Hey, doesn’t looking for a job suck balls!
In May last year, I decided that I would start-up my own Wedding Consulting Business. Just a Facebook launch and see where it leads me. I cut back at work, moved to a casual position and then…..well lost my shit. OK not really but well I still needed to bring in the coin to feed the teenage beasts so since then, I’ve been doing all sorts of ‘fill in’ jobs (which to be clear, has kept me very happy).
During this time, I also thought I would put myself out there and apply for some jobs – again, those teenage beasts eat a lot so money was a motivational factor but I also wanted to work in my field to gain more experience (apparently staying at one place for 18 years doesn’t really work in your favour sometimes…). So, the process starts.
Find a job, apply online, wait for a call, interview – that’s how it goes right? Remember like back in the day? No no no…. the job market is fierce folks – it’s a bloody jungle out there!! I’ve been applying, interviewing and then……..nothing! People these days don’t seem to want to contact you! I understand if you don’t even make it to the interview process you can successfully assume that you didn’t make the cut – look no dramas, but bloody hell, if you take the time to interview me – GET IN BLOODY CONTACT!! I have even contacted these people after the interview, thanked them for their time, done follow-up phone calls and still NOTHING!! Wankers!

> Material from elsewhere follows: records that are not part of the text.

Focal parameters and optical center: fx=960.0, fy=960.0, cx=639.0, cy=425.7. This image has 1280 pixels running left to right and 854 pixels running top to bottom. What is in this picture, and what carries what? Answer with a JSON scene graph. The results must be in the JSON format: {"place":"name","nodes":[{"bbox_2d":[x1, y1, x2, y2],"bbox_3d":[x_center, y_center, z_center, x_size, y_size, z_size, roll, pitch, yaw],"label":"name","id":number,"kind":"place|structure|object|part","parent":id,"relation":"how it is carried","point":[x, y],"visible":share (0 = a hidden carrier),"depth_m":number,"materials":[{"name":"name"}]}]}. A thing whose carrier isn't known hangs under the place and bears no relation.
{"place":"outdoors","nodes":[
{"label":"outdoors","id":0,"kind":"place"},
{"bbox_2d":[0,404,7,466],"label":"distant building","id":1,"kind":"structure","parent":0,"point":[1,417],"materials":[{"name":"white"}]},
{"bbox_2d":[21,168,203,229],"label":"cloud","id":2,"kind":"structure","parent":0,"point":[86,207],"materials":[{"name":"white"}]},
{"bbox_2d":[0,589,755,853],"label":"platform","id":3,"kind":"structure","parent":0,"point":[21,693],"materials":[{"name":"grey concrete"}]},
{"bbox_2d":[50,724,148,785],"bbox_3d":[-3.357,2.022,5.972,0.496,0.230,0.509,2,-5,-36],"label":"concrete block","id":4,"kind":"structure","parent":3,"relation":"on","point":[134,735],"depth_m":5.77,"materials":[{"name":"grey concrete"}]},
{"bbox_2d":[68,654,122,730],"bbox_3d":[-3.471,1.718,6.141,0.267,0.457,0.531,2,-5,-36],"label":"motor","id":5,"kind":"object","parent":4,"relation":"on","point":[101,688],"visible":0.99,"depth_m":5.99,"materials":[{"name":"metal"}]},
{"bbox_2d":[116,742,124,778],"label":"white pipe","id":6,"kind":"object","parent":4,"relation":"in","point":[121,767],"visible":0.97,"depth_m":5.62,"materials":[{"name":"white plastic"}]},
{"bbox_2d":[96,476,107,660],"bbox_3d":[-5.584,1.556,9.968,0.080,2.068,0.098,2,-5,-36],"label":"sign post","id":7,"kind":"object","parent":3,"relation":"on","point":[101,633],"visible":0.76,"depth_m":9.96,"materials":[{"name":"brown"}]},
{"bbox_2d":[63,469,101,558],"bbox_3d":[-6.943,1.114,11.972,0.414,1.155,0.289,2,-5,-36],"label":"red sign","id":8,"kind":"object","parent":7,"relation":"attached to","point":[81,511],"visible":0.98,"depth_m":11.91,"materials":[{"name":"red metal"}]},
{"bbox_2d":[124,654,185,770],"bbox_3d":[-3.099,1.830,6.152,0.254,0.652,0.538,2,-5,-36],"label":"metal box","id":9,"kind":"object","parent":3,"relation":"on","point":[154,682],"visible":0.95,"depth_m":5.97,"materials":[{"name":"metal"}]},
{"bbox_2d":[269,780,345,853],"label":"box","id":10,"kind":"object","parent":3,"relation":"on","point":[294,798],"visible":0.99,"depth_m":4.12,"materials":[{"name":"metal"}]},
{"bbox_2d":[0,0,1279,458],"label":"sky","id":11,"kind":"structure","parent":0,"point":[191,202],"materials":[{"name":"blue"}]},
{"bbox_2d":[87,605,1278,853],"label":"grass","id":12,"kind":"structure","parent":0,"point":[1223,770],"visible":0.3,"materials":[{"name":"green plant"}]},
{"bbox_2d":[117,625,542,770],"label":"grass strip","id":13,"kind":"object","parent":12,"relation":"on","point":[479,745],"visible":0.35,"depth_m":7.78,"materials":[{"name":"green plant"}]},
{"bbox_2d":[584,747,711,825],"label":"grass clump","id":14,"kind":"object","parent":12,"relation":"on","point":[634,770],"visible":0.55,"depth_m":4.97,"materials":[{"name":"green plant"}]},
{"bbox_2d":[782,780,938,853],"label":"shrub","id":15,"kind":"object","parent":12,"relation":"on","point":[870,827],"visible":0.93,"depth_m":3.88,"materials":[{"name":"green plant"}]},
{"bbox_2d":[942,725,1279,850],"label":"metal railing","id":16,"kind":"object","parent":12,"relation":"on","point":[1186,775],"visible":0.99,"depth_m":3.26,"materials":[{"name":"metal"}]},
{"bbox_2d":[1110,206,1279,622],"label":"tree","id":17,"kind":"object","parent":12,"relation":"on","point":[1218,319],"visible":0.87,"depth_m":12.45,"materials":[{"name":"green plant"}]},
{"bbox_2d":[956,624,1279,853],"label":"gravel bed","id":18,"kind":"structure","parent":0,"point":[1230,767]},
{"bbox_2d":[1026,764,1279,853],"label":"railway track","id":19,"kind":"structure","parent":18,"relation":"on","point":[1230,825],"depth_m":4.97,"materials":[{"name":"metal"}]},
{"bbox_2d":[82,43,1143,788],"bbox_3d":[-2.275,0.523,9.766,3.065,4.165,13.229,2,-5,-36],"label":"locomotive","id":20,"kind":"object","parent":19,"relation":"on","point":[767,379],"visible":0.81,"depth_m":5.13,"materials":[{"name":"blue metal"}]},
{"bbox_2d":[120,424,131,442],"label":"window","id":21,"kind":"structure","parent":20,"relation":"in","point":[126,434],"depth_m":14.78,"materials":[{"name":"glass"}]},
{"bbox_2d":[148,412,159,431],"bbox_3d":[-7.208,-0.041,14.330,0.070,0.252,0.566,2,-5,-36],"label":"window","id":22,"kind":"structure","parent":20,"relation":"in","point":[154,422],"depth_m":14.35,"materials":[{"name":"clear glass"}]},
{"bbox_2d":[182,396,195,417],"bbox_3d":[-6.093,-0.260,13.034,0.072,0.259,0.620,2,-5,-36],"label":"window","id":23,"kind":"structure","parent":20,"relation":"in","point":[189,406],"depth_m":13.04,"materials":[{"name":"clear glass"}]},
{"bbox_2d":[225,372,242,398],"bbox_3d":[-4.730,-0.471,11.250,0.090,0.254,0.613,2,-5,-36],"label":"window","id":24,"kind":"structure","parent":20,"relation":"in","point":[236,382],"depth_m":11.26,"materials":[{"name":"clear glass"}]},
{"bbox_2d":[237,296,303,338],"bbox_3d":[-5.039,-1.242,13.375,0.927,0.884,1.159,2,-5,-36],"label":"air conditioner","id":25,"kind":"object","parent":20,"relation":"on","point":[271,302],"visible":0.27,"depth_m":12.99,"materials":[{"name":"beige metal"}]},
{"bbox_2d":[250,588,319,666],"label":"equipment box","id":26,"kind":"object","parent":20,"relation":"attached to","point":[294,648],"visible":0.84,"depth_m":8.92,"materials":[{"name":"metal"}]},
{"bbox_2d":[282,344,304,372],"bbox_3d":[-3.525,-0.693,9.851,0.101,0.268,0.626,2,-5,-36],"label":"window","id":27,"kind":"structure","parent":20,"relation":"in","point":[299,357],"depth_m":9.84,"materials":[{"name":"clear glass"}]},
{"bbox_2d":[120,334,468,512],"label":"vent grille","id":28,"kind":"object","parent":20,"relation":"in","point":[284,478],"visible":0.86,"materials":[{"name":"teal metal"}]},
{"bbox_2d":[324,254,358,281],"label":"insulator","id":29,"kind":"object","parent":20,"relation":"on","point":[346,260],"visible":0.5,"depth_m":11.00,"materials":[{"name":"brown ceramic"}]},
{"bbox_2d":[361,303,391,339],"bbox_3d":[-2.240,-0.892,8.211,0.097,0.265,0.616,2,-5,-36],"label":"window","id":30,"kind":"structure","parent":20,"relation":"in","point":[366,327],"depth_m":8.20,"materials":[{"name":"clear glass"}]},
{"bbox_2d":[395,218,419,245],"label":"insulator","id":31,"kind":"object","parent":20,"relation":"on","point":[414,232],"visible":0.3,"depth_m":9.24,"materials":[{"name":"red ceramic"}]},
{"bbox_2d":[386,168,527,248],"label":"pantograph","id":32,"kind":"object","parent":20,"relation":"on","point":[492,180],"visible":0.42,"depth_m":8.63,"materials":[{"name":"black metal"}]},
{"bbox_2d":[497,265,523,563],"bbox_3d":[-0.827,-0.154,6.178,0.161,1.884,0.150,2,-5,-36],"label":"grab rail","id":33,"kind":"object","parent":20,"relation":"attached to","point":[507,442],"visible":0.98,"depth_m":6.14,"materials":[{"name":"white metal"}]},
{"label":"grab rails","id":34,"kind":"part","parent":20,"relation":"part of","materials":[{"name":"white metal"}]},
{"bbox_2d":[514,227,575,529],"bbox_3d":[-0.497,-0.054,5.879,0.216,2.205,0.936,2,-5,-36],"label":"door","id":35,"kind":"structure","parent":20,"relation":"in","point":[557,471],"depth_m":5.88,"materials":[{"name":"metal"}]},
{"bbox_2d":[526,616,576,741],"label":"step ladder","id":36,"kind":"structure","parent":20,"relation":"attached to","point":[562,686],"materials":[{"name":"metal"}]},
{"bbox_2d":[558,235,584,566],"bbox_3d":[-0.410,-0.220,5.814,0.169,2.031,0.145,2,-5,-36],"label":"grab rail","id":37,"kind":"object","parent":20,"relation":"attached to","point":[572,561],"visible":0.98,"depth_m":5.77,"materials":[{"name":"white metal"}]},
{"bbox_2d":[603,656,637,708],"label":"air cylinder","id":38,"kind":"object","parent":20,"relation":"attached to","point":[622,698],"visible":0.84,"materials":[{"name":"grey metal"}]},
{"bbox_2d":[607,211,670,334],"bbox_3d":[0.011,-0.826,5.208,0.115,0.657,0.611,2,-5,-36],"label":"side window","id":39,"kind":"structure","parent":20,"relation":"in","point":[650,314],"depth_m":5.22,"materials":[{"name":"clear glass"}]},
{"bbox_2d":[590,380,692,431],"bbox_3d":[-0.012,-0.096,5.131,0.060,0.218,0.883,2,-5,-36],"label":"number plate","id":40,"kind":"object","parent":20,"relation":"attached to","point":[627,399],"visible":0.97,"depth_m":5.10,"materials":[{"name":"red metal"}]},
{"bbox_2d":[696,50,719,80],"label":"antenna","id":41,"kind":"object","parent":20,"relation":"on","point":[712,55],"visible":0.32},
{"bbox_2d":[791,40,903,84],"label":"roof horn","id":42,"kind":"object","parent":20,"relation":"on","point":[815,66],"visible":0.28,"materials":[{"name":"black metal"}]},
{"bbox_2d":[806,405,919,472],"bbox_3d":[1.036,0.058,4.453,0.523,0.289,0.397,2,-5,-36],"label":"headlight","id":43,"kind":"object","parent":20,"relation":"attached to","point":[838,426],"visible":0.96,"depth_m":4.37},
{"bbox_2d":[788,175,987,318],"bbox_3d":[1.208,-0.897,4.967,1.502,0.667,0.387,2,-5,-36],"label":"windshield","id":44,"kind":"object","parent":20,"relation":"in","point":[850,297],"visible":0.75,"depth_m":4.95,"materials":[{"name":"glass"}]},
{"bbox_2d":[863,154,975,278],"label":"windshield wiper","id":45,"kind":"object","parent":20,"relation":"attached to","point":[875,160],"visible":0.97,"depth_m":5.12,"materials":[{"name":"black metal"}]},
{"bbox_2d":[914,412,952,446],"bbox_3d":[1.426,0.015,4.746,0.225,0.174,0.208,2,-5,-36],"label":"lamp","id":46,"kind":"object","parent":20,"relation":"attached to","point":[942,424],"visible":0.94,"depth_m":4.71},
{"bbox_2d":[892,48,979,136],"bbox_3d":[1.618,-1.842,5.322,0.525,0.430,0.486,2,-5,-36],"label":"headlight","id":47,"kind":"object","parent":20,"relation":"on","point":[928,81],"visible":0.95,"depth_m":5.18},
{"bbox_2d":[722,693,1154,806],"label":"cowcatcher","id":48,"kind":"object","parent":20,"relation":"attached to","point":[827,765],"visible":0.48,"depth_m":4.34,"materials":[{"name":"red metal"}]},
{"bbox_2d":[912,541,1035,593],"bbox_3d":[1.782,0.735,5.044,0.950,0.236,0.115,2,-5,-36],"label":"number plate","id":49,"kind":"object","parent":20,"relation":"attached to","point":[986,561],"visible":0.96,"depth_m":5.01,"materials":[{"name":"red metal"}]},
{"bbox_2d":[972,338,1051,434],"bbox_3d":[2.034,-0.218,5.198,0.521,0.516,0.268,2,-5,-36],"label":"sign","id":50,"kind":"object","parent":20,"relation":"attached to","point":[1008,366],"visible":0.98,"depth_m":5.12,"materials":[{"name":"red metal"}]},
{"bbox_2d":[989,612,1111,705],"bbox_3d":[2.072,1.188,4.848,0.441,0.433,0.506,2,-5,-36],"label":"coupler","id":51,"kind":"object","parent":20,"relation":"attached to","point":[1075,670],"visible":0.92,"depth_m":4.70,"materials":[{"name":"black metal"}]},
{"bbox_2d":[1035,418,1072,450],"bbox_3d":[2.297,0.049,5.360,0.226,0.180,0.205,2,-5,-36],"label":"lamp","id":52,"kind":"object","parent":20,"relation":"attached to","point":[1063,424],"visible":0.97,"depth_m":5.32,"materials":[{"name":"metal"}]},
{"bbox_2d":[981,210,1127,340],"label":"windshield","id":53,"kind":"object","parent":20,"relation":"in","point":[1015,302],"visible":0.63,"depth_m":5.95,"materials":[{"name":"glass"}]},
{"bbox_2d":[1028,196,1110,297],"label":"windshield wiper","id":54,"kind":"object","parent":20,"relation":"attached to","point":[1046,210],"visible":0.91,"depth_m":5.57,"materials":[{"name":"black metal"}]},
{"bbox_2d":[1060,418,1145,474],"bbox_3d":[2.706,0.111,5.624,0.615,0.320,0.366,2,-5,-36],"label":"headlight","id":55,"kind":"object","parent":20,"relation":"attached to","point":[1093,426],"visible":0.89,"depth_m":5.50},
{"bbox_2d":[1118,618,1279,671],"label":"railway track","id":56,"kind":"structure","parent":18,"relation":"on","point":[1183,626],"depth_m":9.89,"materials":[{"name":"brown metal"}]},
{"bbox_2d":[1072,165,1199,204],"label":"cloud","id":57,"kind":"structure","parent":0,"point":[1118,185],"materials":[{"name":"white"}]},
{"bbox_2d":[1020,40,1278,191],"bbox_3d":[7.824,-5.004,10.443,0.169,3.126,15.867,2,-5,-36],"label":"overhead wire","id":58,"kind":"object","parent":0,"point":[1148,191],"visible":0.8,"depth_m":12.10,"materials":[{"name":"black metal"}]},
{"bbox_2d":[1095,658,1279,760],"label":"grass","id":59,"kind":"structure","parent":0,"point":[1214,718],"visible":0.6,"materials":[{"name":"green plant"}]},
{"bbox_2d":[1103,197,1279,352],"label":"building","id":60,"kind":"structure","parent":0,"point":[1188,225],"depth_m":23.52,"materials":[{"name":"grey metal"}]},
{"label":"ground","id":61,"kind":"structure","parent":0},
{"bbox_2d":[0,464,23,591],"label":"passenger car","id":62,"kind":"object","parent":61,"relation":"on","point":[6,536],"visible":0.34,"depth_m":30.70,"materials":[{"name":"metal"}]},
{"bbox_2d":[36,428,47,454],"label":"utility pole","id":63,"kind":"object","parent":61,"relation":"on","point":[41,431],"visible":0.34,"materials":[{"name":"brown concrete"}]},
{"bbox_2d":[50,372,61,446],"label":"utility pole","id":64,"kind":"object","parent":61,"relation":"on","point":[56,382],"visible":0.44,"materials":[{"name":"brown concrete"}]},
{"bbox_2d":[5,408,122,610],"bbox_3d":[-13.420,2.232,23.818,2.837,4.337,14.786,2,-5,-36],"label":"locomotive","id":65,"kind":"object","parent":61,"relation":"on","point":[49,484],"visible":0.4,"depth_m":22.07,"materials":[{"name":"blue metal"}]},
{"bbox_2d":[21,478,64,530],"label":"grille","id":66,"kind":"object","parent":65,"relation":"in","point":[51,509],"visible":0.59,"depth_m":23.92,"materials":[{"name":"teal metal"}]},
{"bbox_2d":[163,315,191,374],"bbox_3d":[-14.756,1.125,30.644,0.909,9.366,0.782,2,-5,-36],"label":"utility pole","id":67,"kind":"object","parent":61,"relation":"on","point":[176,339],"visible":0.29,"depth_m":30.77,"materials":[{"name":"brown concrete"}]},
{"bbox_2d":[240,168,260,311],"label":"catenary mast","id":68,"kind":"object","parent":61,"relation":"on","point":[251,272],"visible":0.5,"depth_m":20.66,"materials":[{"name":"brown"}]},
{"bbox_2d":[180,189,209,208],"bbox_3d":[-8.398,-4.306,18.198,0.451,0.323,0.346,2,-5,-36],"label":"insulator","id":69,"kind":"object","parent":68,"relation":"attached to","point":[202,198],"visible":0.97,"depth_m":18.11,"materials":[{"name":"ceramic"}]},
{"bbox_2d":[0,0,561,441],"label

And then, the doubt sets in. The self-doubt. I know I am experienced. I know I could do some of the jobs with my eyes closed, why didn’t I get that job? I have even been in interviews and known the exact moment that I lost the interviewer. That sucks. Walking away feeling defeated. That sucks. But as much as it sucks, and I feel like crap, I have taken something out of every interview that I have done and for that, I actually feel good.
So, there have been tears, self-doubt, depression, regret but you know what, I’m going to give it a crack. I refuse to stay in a job that I am not happy with. I refuse just to settle. I refuse to give up my dream. I know I am capable, experience and ready for it. I know I will find the perfect work/life balance and however that beast looks, it will be of my own making. So for all of the potential employers that didn’t get back in touch, suck it, you missed out and I’m moving on!